* **Directions for this task**
Put the sentence "I used Provincial and Ebony stains." from the farmhouse table passage below into Spanish.
***** Excerpted passage
Natural Farmhouse Dining -
So warm and inviting!
Zeb and Laurel chose a timeless style
that will be in their family for generations.
But you should see the construction update
that the table underwent.
The basic leaf extension mechanism was built
into this table.
Two leaves tuck under on each side of the square
so that it pulls out into a long harvest table.
So with that in place, Zeb replaced the top
with planked white oak
and made new tapered square legs.
My job was to finish it so that the wood grain would show
and still have some black weathered edges.
I used Provincial and Ebony stains.
Beginning with one coat of the provincial,
and then adding the ebony stain with a dry brush,
lightly blending to get the effect that I wanted.
I kept the black heavier on the edges.
Then applied a coat of semi-gloss polyurethane.
After that dried,
I went in and added more black,
then applied another coat of poly.
Laurel found a great basic
chair style that was also unfinished.
**********
***** Supplied data
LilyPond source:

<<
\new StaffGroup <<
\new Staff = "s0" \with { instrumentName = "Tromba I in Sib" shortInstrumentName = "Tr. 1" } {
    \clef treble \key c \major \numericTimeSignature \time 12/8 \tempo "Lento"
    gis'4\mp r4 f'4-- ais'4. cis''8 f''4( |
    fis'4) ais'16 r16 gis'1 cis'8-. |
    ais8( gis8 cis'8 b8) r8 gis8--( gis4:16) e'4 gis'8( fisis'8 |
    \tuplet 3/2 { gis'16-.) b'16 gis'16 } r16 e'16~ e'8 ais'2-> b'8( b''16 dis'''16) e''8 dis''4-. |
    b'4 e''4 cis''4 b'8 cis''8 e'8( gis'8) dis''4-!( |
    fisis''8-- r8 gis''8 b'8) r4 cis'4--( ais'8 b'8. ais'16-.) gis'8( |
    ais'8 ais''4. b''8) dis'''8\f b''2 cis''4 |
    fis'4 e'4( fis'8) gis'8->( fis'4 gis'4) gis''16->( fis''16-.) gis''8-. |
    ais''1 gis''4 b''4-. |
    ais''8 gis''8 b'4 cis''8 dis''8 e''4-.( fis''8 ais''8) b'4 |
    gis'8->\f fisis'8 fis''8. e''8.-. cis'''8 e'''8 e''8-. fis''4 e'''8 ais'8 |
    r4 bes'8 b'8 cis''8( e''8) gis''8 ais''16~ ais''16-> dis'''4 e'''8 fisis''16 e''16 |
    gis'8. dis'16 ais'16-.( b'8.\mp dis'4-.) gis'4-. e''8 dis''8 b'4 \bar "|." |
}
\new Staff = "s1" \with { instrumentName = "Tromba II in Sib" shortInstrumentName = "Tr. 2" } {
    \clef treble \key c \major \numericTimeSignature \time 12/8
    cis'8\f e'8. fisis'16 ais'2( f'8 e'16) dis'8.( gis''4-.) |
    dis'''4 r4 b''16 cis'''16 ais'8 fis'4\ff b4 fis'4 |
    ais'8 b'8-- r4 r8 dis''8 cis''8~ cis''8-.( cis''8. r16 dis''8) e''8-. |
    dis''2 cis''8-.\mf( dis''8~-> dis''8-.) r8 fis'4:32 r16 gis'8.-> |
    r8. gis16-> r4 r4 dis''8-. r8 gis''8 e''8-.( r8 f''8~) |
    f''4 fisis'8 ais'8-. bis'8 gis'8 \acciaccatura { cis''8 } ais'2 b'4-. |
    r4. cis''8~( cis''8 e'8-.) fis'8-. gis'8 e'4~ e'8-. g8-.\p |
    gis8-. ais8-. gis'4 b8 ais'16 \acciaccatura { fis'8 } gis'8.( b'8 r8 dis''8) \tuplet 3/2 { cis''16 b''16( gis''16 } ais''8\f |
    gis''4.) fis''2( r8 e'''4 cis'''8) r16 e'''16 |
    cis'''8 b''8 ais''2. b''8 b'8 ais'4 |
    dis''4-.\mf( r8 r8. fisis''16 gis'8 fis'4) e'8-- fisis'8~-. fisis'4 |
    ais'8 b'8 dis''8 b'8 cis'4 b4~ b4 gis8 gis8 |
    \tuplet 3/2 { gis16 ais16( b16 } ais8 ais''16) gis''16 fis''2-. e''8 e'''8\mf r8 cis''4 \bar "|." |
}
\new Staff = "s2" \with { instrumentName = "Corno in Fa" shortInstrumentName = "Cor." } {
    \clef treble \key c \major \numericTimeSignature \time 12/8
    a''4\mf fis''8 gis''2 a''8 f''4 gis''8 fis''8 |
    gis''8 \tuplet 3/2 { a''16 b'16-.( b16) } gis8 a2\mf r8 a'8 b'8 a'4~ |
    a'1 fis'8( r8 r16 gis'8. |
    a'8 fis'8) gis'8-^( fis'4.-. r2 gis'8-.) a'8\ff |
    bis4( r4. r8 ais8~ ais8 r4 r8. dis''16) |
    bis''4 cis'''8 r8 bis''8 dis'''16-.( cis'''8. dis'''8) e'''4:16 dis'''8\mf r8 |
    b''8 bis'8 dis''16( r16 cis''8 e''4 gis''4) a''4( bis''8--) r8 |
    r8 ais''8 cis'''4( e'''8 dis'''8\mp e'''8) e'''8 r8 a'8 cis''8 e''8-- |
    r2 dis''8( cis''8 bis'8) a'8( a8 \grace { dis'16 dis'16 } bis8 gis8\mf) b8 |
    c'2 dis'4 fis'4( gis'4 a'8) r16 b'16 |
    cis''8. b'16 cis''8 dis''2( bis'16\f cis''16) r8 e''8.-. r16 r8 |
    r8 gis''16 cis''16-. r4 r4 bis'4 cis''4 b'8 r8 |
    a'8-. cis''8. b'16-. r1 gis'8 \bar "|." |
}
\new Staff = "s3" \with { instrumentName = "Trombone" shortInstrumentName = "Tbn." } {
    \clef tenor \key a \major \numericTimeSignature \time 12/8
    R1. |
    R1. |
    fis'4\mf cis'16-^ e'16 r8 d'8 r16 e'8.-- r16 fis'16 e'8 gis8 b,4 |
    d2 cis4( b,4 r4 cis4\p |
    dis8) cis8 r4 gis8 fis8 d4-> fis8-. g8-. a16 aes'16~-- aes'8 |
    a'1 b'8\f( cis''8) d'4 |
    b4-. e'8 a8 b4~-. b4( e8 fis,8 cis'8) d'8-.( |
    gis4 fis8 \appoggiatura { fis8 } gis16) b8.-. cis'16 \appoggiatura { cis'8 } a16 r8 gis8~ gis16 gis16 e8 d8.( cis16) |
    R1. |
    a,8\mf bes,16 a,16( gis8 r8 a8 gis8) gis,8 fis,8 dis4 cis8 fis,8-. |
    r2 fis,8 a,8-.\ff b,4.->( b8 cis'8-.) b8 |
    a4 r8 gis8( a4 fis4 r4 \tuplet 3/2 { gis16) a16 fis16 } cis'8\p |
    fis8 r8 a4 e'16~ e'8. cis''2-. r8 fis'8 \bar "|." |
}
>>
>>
**********
* **Solution for this exercise**
Usé los tintes Provincial y Ebony.